Associate Professor Michelle Munson Awarded NIH Grant to Improve Child to Adult Transitions in Mental Health Care

The stress of transitioning to adulthood begins in adolescence and continues into the mid-20s, and for youth with mental health challenges, the transition can be extremely challenging. Data from a recent report indicate that 1 in 10 older adolescents aged 16 to 17 experienced a major depressive episode in the past year and one in five young adults aged 18 to 25 had a mental illness (CBHSQ, 2014).

Intervening with vulnerable youth in transition is the focus of a recent grant awarded to Associate Professor Michelle Munson by The National Institutes of Health (NIH). The grant provides $660,000 over three years to further develop a promising intervention that helps low-income youth with mental disorders accomplish the difficult transition from childhood to adulthood.

The intervention, called Cornerstone, provides a service delivery strategy that spans the shift from child to adult systems of care. It includes providing learning strategies to help young adults manage emotions and stress, gain or sustain jobs or post-secondary education, obtain a secure and safe place to live, and develop a support network.

Youth with mental disorders often face fragmented or discontinued care as they move from the child mental health care system to the adult system. Cornerstone seeks to bridge this gap in multiple ways. First, the intervention provides a transition facilitator who works directly with the young person as he or she moves from the child to the adult system to assure that developmentally and clinically appropriate adult services—and appropriate independence—happen starting at age 18. Second, youth receive the guidance of a recovery role model mentor, who sets up weekly group sessions and provides behavior modeling, information, and support. Third, Cornerstone is aligned with policy and practice changes under the U.S. Affordable Care Act and New York State Medicaid redesign, which have made a priority of providing coordinated, evidence-informed care and achieving functional outcomes.

Professor Munson and her team will work to refine Cornerstone’s manuals and protocols and determine the feasibility, acceptability, and preliminary impact of the intervention compared to standard treatment. This will be accomplished through a small, randomized clinical trial of Cornerstone in FEGS Health and Human Services’ outpatient clinics in New York. The team will use individual and group interviews and an advisory board to study the intervention, fidelity, and implementation questions throughout the grant period. Few evidence-based interventions exist that have been tested with this specific youth population.

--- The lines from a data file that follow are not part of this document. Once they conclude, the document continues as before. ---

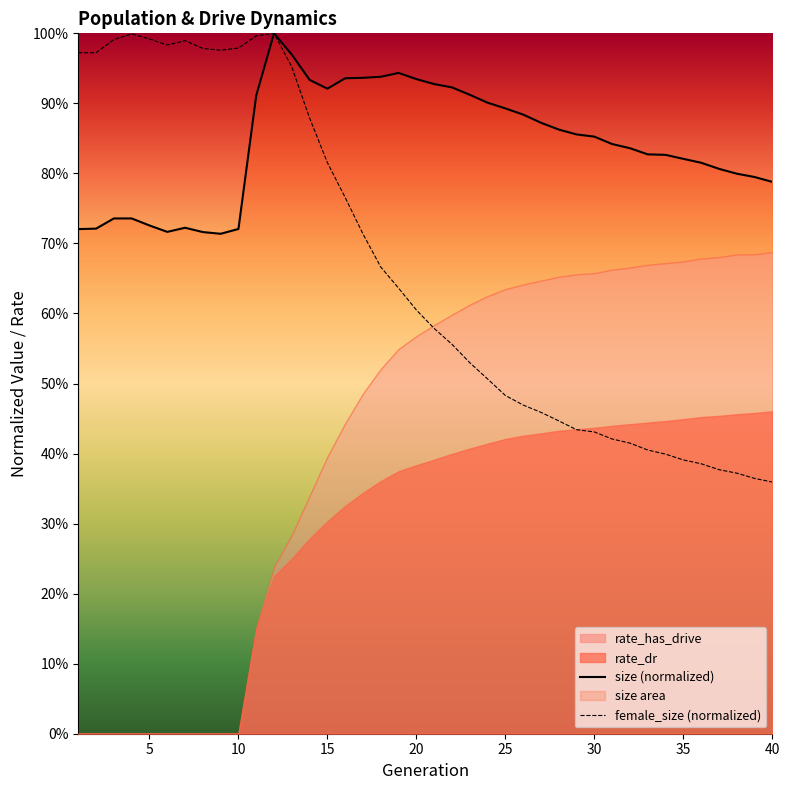

What is the sum of the female_size values at 18 and 23?

1.2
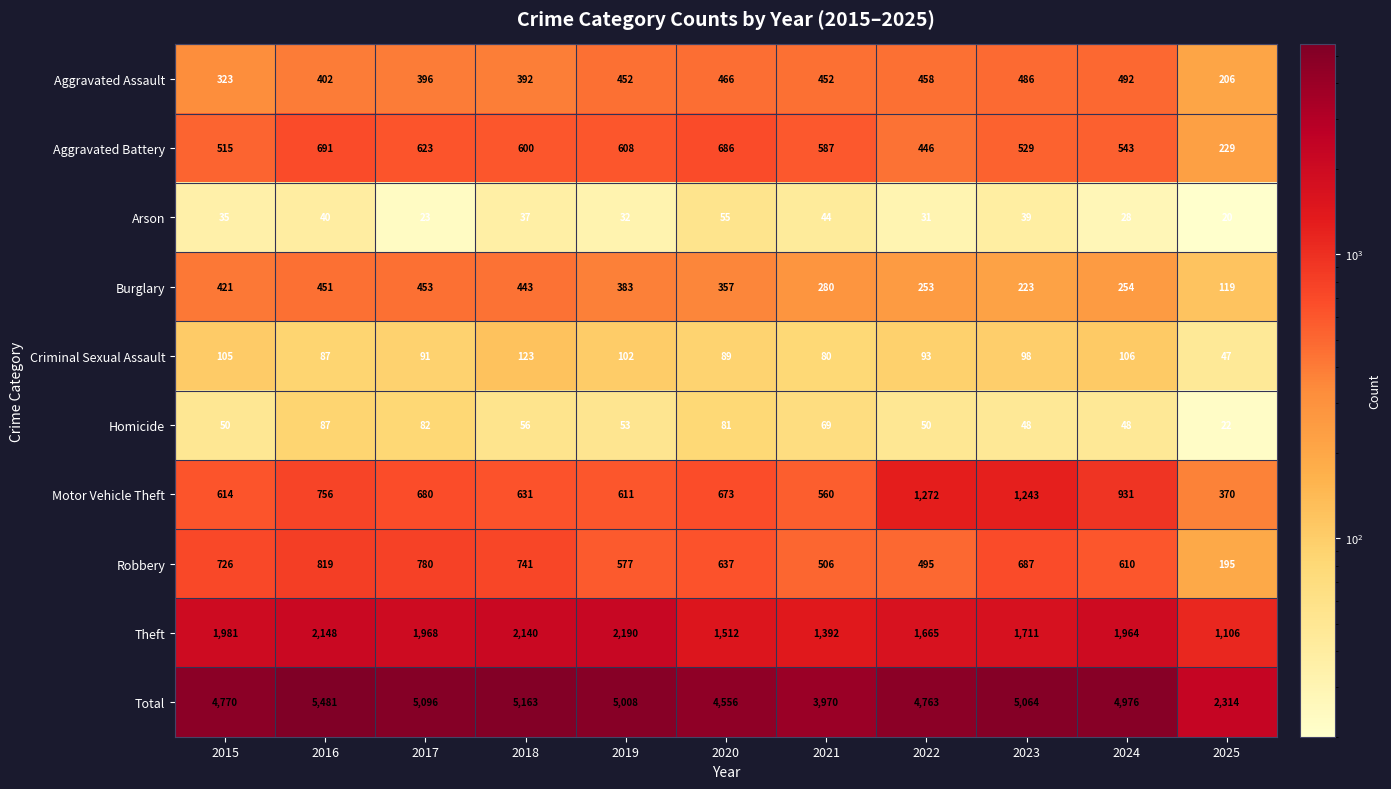

List the series in order of their peak value, lowest first.

Arson, Homicide, Criminal Sexual Assault, Burglary, Aggravated Assault, Aggravated Battery, Robbery, Motor Vehicle Theft, Theft, Total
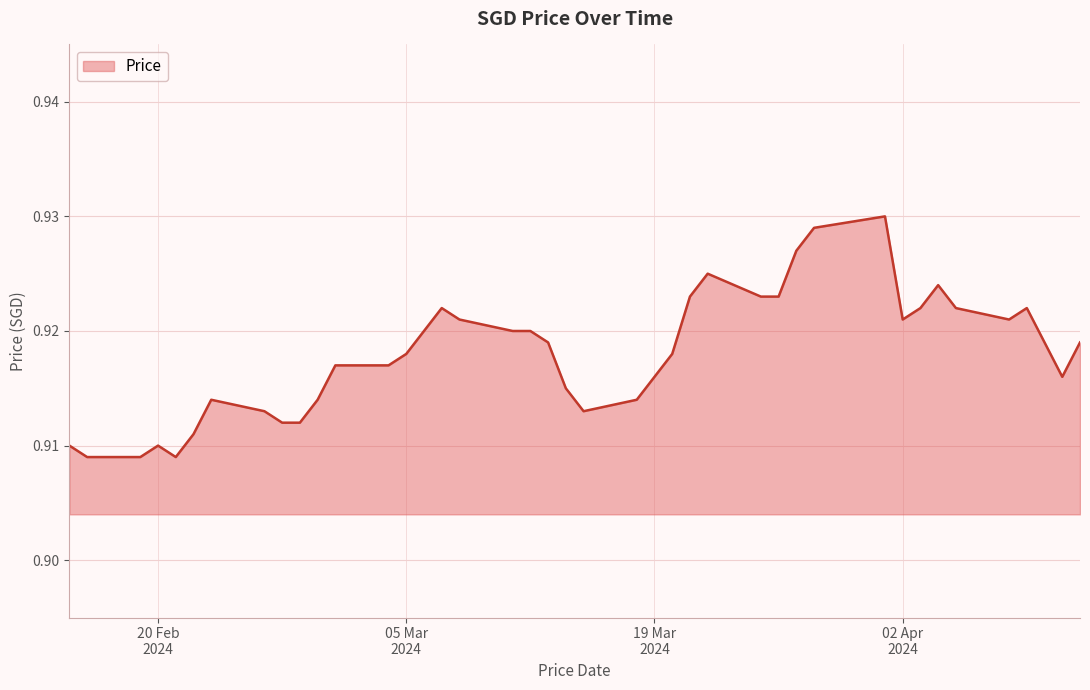

What is the smallest value displayed?

0.9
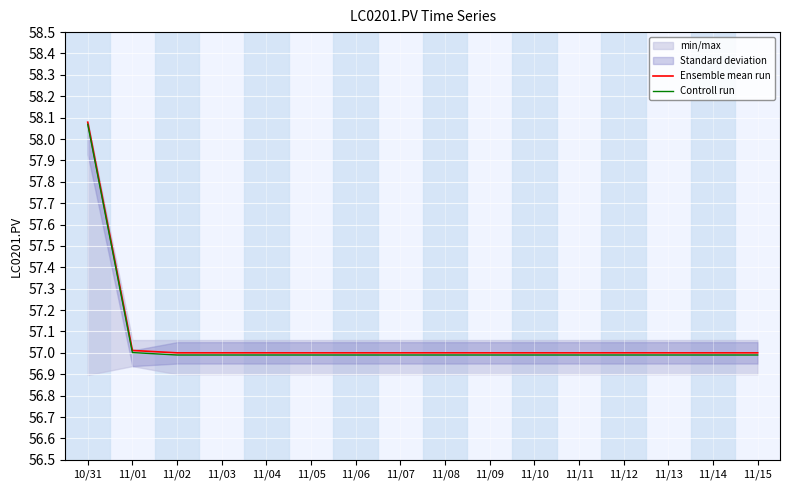

Is the value of Ensemble mean run at 11/14 greater than the value of Controll run at 10/31?

No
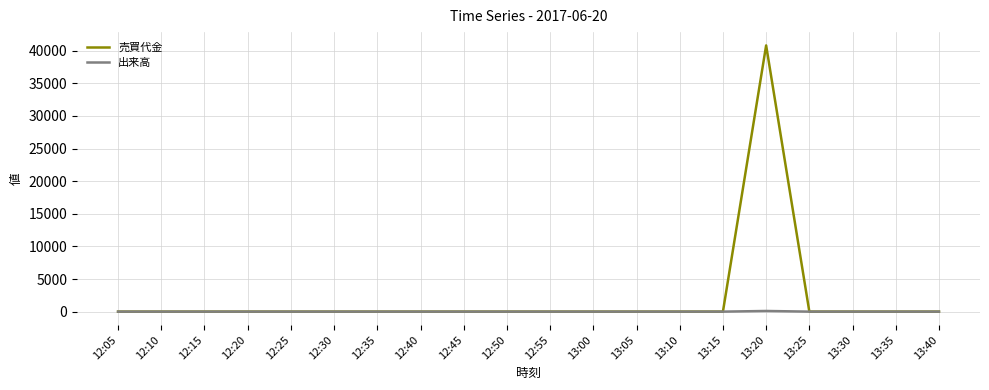

Rank the series by their maximum value, from lowest to highest.

出来高, 売買代金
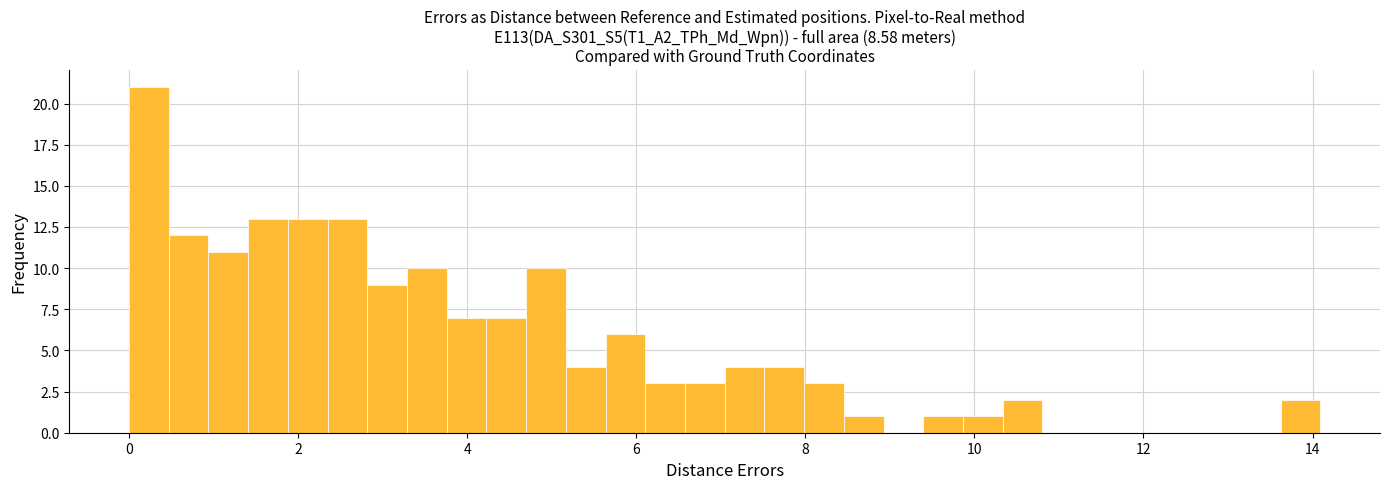

Around what value on the x-axis is the tallest bar? Give the approximate position of its centre, as read against the axis.

0.2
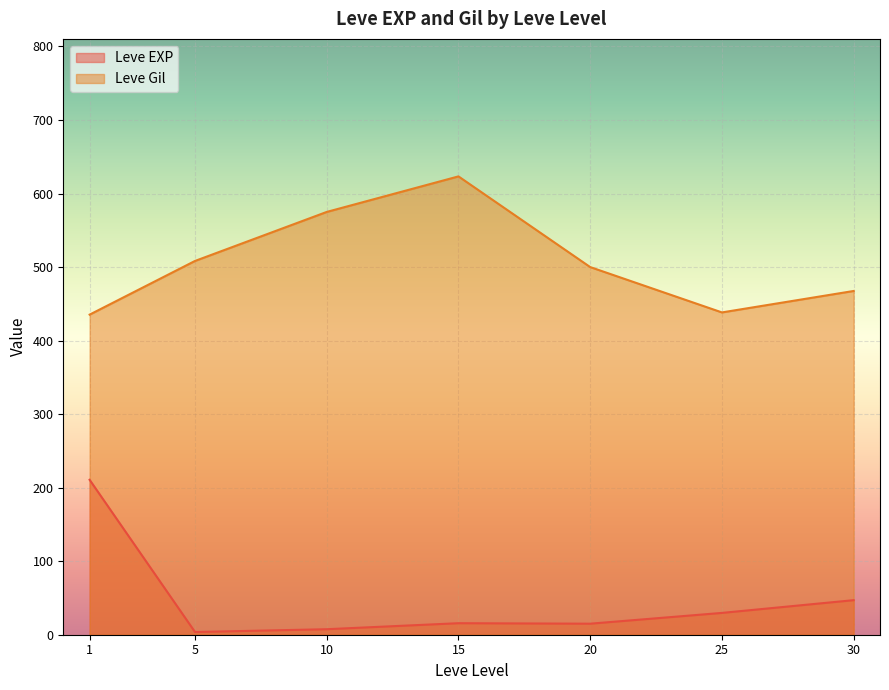

Between 15 and 37, which series saw the biggest shift?

Leve Gil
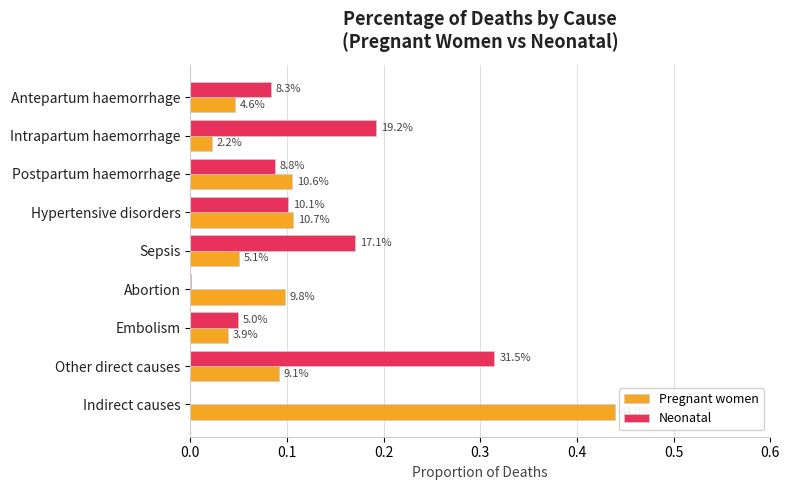

What are all the series names shown in the legend?

Pregnant women, Neonatal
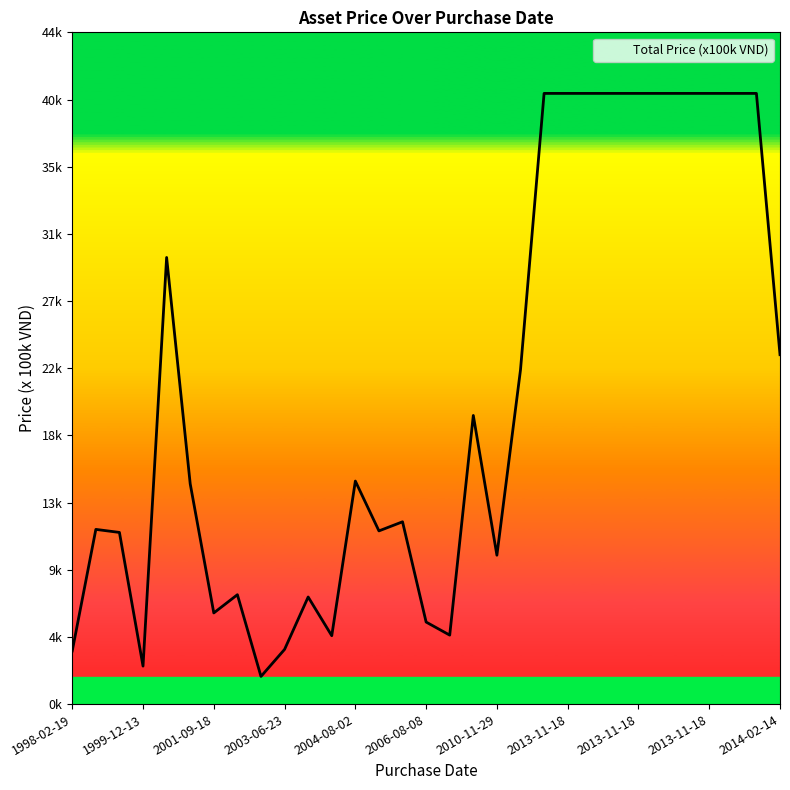

Does the chart display data point markers on the line(s)?

No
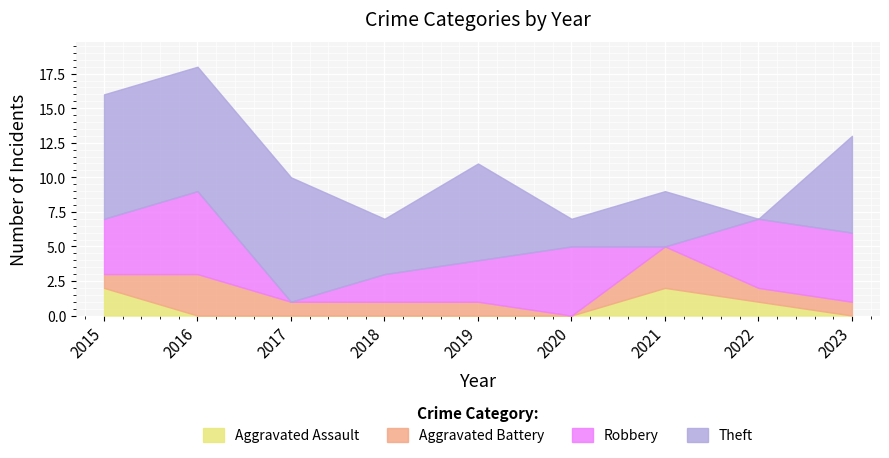

How many data points does each series have?

9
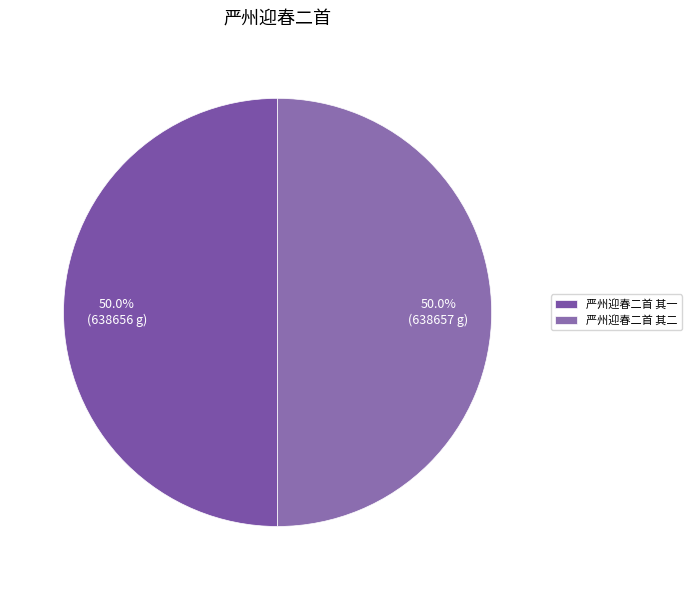

True or false: 严州迎春二首 其一 accounts for 50% of the total.

True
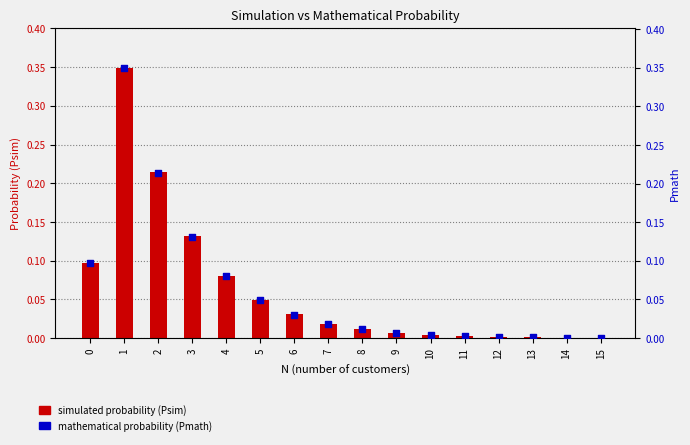

What is the total value across all series at 5?

0.1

Included in this team are colleagues at New York University, University of Pennsylvania, University of Chicago, and Boston University. Munson has also engaged NYU Silver’s McSilver Institute for Poverty Policy and Research and Center for Latino Adolescent and Family Health; New York State Office of Mental Health; National Council for Behavioral Health in Washington, DC; and Southwest Counseling Solutions in Detroit. The latter two collaborators have been working with Professor Munson on the project development for the past two years.

“We have the perfect team to fight the notoriously large barriers that exist when developing interventions across the developmental transition, and we have a supportive mental health agency and state system working with us along the way,” says Professor Munson.